Marines with the Assault Breacher Vehicle platoon, 1st Combat Engineer Battalion repair an ABV during a vehicle convoy, March 17. Marines have had to learn how to fix their vehicles on the fly in order to keep moving. Photo by Cpl. John McCall
During a past mission, there was a platoon of Marines who were unable to receive resupply convoys at their patrol base due to enemy fighters constantly emplacing IEDs. The ABV platoon rolled in to help.
“We went in, cleared a route they could use, and now they are able to get resupplied,” said Lance Cpl. Jady Hubbard, a 27-year-old ABV operator from Trussville, Ala. “Those guys thanked us from the bottom of their hearts for what we did. It felt good knowing we were able to make a difference for them.”
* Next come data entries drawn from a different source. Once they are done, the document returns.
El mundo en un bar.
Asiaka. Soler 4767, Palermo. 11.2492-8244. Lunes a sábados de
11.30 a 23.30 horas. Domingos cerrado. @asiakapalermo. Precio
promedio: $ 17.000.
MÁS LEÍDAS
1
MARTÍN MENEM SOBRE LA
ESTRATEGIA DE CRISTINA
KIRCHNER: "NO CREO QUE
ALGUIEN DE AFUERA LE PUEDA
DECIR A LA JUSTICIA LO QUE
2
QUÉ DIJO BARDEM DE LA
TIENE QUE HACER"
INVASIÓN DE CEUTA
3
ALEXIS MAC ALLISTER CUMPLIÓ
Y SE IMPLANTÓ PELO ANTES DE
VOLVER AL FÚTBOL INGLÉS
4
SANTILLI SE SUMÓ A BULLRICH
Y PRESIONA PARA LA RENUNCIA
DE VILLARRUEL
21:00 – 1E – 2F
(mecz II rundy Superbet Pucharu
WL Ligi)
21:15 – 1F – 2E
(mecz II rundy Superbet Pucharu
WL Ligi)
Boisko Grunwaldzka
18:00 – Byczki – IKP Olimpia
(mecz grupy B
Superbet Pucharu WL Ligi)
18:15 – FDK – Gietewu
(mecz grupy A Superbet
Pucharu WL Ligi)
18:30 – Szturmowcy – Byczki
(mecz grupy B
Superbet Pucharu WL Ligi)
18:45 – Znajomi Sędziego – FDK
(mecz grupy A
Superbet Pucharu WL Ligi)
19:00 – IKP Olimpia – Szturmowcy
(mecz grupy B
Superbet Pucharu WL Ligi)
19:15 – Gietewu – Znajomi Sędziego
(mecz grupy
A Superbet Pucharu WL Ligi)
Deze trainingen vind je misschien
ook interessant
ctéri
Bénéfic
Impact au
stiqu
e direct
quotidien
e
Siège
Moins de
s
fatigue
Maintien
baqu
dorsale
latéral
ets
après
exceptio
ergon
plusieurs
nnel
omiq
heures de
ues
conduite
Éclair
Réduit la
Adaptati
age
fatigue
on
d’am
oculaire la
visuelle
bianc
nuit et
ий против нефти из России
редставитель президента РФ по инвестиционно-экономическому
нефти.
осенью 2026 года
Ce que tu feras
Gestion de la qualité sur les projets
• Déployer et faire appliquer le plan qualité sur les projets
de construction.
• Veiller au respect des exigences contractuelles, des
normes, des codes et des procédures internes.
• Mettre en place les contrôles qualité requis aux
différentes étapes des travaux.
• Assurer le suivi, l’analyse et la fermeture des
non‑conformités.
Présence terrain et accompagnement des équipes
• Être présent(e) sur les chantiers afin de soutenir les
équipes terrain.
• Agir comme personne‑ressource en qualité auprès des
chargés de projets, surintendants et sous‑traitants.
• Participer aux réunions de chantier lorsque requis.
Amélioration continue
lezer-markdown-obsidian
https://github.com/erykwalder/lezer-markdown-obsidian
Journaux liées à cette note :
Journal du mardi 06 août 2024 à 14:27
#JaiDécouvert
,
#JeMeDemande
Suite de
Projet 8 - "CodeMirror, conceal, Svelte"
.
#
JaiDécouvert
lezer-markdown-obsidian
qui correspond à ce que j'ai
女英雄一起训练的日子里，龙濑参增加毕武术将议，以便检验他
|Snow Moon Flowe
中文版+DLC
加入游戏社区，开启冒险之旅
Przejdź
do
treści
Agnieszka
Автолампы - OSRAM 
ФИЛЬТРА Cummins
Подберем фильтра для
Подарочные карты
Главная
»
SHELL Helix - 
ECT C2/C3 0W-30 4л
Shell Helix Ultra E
There are Marines specified as ABV mechanics in the platoon to make necessary repairs. However, operators have also had to learn how to repair their own vehicles due to the amount of work required to maintain the vehicles properly.
“Since there is so much work to be done you have to lend a hand, and, in doing so, you learn how to fix the vehicles yourself,” said Cpl. James Gunsolus, a 25-year-old ABV operator from Bakersfield, Calif. “We try to help the mechanics out as much as we can.”
“We’ve gotten a lot faster at doing maintenance,” Hubbard added. “Some things that used to take us a day, we can get done in a few hours, especially when we are doing a mission; it gives you a real sense of urgency.”
Marines with the Assault Breacher Vehicle platoon, 1st Combat Engineer Battalion work late into the night to repair an ABV, March 12. The ABV is equipped with a sharp plow blade on its front end for clearing routes. Photo by Cpl. John McCall
ABV operators are constantly on the move offering their valuable skills to coalition forces throughout southern Afghanistan.
“We are able to do the same things that route clearance platoons do, except we can do it safer,” said 26-year-old Cpl. Kevin Wallin, a combat engineer from Philadelphia. “We can open up routes that friendly forces haven’t been able to use.”